Now here's someone who gets it. It's hardly coincidental that science fiction really took off in the 1950's and 1960's, during an era of tremendous material progress and optimism fueled by abundant cheap energy. The science fiction that will probably turn out to be most prescient for the times ahead isn't Heinlein, Clarke or Asimov, but dystopian novels like these:
The Drowned World, by J.G. Ballard: in the late 21st century the ice caps have melted, iguanas and alligators inhabit a drowned London and humanity has retreated toward the poles. Kind of a dull story that reads like a post-apocalypse Heart of Darkness, but very visionary considering it was written in 1962.
Wolf and Iron, by Gordon R. Dickson: A man and a wolf band together to survive in an America devastated by financial collapse.
Earth Abides, by George R. Stewart: civilization is destroyed by a plague, and humans have reverted to tribes that survive by scavenging from the old civilization or Paleolithic-style hunter-gathering.

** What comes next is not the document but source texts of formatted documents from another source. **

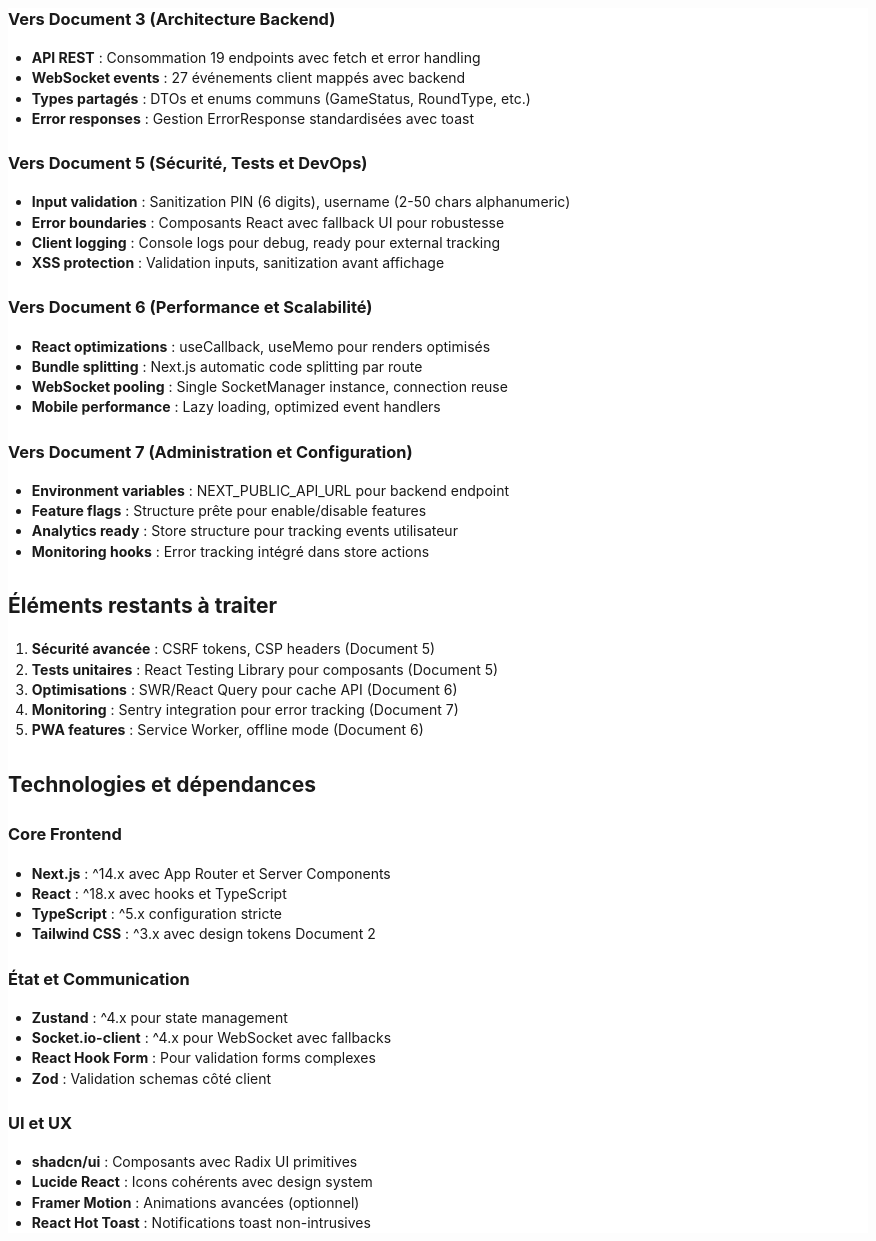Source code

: ### Vers Document 3 (Architecture Backend)
- **API REST** : Consommation 19 endpoints avec fetch et error handling
- **WebSocket events** : 27 événements client mappés avec backend
- **Types partagés** : DTOs et enums communs (GameStatus, RoundType, etc.)
- **Error responses** : Gestion ErrorResponse standardisées avec toast

### Vers Document 5 (Sécurité, Tests et DevOps)
- **Input validation** : Sanitization PIN (6 digits), username (2-50 chars alphanumeric)
- **Error boundaries** : Composants React avec fallback UI pour robustesse
- **Client logging** : Console logs pour debug, ready pour external tracking
- **XSS protection** : Validation inputs, sanitization avant affichage

### Vers Document 6 (Performance et Scalabilité)
- **React optimizations** : useCallback, useMemo pour renders optimisés
- **Bundle splitting** : Next.js automatic code splitting par route
- **WebSocket pooling** : Single SocketManager instance, connection reuse
- **Mobile performance** : Lazy loading, optimized event handlers

### Vers Document 7 (Administration et Configuration)
- **Environment variables** : NEXT_PUBLIC_API_URL pour backend endpoint
- **Feature flags** : Structure prête pour enable/disable features  
- **Analytics ready** : Store structure pour tracking events utilisateur
- **Monitoring hooks** : Error tracking intégré dans store actions

## Éléments restants à traiter

1. **Sécurité avancée** : CSRF tokens, CSP headers (Document 5)
2. **Tests unitaires** : React Testing Library pour composants (Document 5)
3. **Optimisations** : SWR/React Query pour cache API (Document 6)
4. **Monitoring** : Sentry integration pour error tracking (Document 7)
5. **PWA features** : Service Worker, offline mode (Document 6)

## Technologies et dépendances

### Core Frontend
- **Next.js** : ^14.x avec App Router et Server Components
- **React** : ^18.x avec hooks et TypeScript
- **TypeScript** : ^5.x configuration stricte
- **Tailwind CSS** : ^3.x avec design tokens Document 2

### État et Communication
- **Zustand** : ^4.x pour state management
- **Socket.io-client** : ^4.x pour WebSocket avec fallbacks
- **React Hook Form** : Pour validation forms complexes
- **Zod** : Validation schemas côté client

### UI et UX
- **shadcn/ui** : Composants avec Radix UI primitives
- **Lucide React** : Icons cohérents avec design system
- **Framer Motion** : Animations avancées (optionnel)
- **React Hot Toast** : Notifications toast non-intrusives
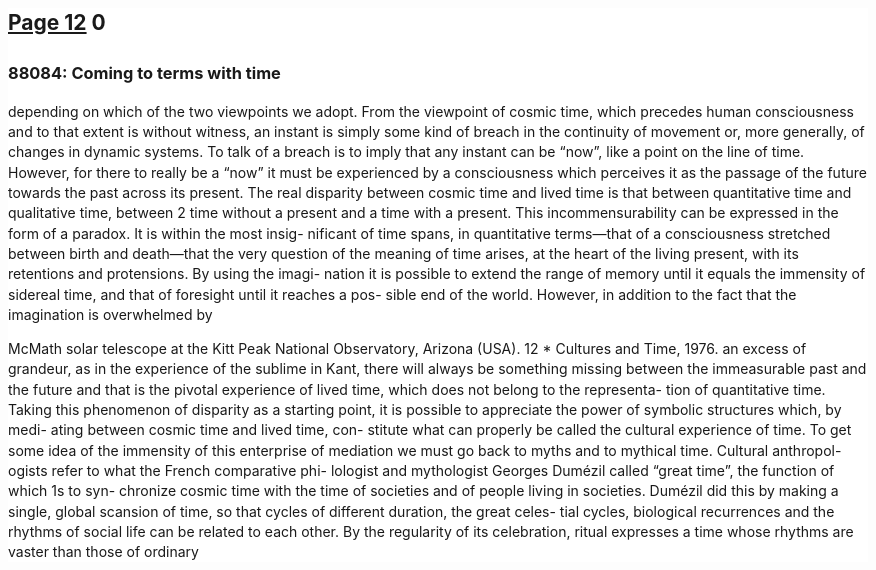 ## [Page 12](088099engo.pdf#page=12) 0

### 88084: Coming to terms with time

depending on which of the two viewpoints we 
adopt. From the viewpoint of cosmic time, which 
precedes human consciousness and to that extent 
is without witness, an instant is simply some kind 
of breach in the continuity of movement or, 
more generally, of changes in dynamic systems. 
To talk of a breach is to imply that any instant 
can be “now”, like a point on the line of time. 
However, for there to really be a “now” it 
must be experienced by a consciousness which 
perceives it as the passage of the future towards 
the past across its present. The real disparity 
between cosmic time and lived time is that 
between quantitative time and qualitative time, 
between 2 time without a present and a time with 
a present. 
This incommensurability can be expressed in 
the form of a paradox. It is within the most insig- 
nificant of time spans, in quantitative terms—that 
of a consciousness stretched between birth and 
death—that the very question of the meaning of 
time arises, at the heart of the living present, with 
its retentions and protensions. By using the imagi- 
nation it is possible to extend the range of 
memory until it equals the immensity of sidereal 
time, and that of foresight until it reaches a pos- 
sible end of the world. However, in addition to 
the fact that the imagination is overwhelmed by 
  
McMath solar telescope at the 
Kitt Peak National 
Observatory, Arizona (USA). 
12 * Cultures and Time, 1976. 
an excess of grandeur, as in the experience of the 
sublime in Kant, there will always be something 
missing between the immeasurable past and the 
future and that is the pivotal experience of lived 
time, which does not belong to the representa- 
tion of quantitative time. 
Taking this phenomenon of disparity as a 
starting point, it is possible to appreciate the 
power of symbolic structures which, by medi- 
ating between cosmic time and lived time, con- 
stitute what can properly be called the cultural 
experience of time. 
To get some idea of the immensity of this 
enterprise of mediation we must go back to 
myths and to mythical time. Cultural anthropol- 
ogists refer to what the French comparative phi- 
lologist and mythologist Georges Dumézil called 
“great time”, the function of which 1s to syn- 
chronize cosmic time with the time of societies 
and of people living in societies. Dumézil did this 
by making a single, global scansion of time, so 
that cycles of different duration, the great celes- 
tial cycles, biological recurrences and the rhythms 
of social life can be related to each other. By the 
regularity of its celebration, ritual expresses a time 
whose rhythms are vaster than those of ordinary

The Sheep Look Up, by John Brunner: set in a corporate-controlled U.S. with a devastated environment. William Gibson said of this novel: "No one except possibly the late John Brunner, in his brilliant novel 'The Sheep Look Up', has ever described anything in science fiction that is remotely like the reality of 2007 as we know it."
To the commenter below who accused you of being Malthusian: anyone who thinks that on a planet with an exploding population of nearly 7 billion people (compared to say 1.5 billion in 1890), supported by ecosystems and climate that are in disarray, new technology can prevent a large die-off is, shall we say, optimistic.
In general, I agree that SF serves a useful function by imagining the dark side of technological progress, which in our present situation seems much more prophetic than the more sterile, utopian visions of more celebrated authors.